As the Mexican political system fails, the more the middle-class Mexican has to tolerate immoral means of survival. In most of central and south America, the illegal drug industry has become the most effective means to increase a regular person’s income. For this reason it has gained overwhelming popularity, despite its dangers.
Likewise, the eight years of the Bush-Cheney administration has led middle-class Americans to sacrifice our core values, with the hope that the unjustified destruction of a country, the torture of prisoners, and the free-wheeling, deregulated capitalism would somehow save the standard of living for us and our children.

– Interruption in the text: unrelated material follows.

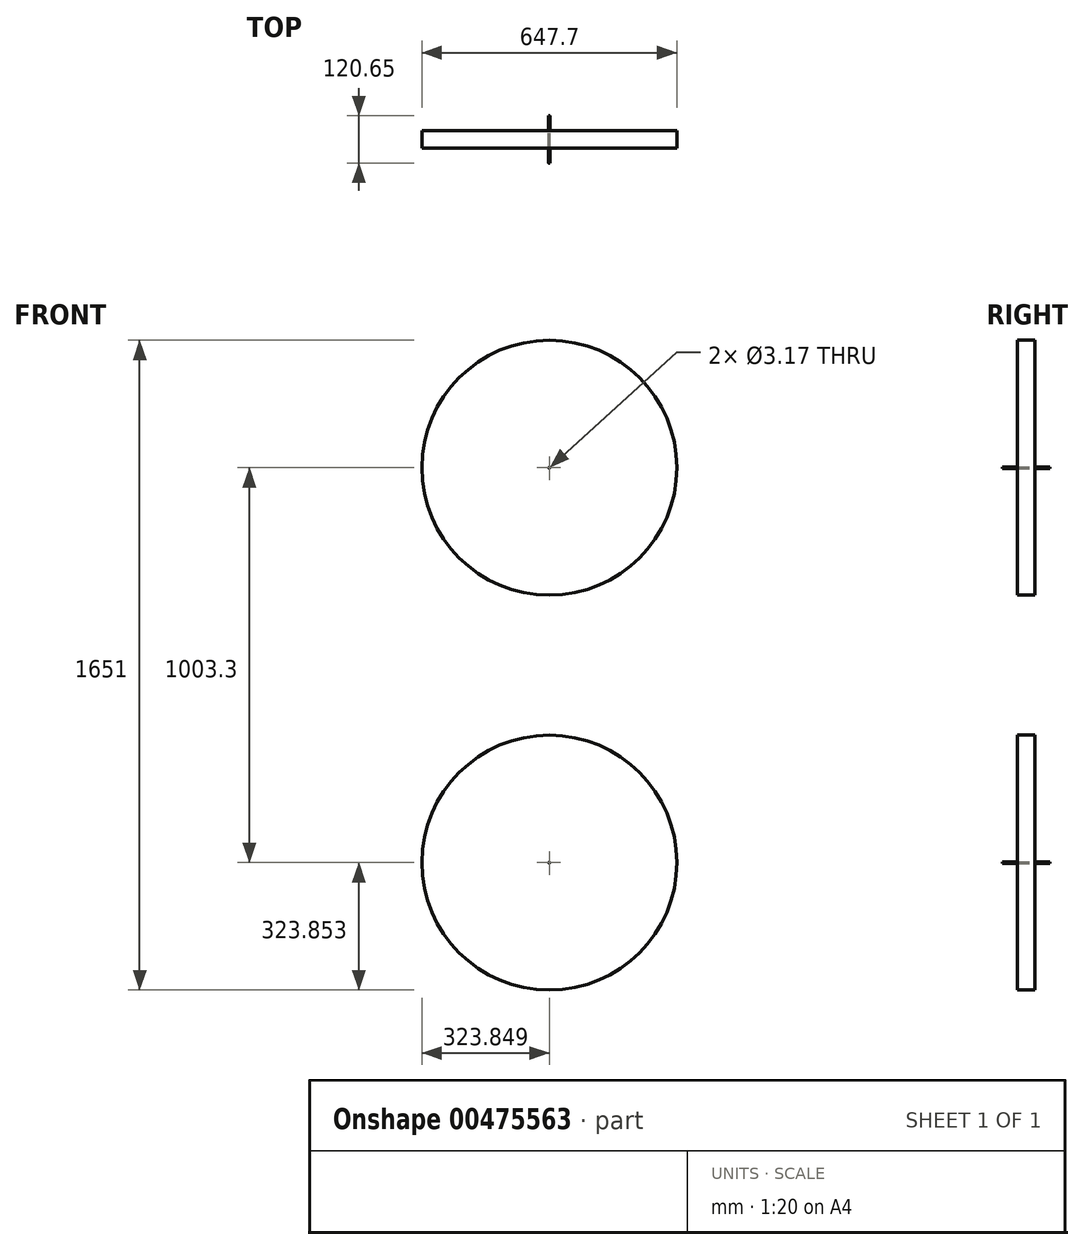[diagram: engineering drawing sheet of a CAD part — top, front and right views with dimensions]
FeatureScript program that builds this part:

As Mark Danner comments on this line of reasoning “from Dick Cheney on down have been unflagging in their arguments that these “enhanced interrogation techniques . . . were absolutely crucial” to preventing “a major-casualty attack.” This argument, still strongly supported by a great many Americans, is deeply pernicious, for it holds that it is impossible to protect the country without breaking the law. It says that the professed principles of the United States, if genuinely adhered to, doom the country to defeat. It reduces our ideals and laws to a national decoration, to be discarded at the first sign of danger.”
The lessons we learn from Mexico’s failures illuminate our own down fall in the U.S. during the last eight years. The damage done was so severe that we must remain vigilant, despite Obama’s Herculean leadership. We must pull ourselves out of a dire situation where our own political system failed and now teeters on the precipice of collapse.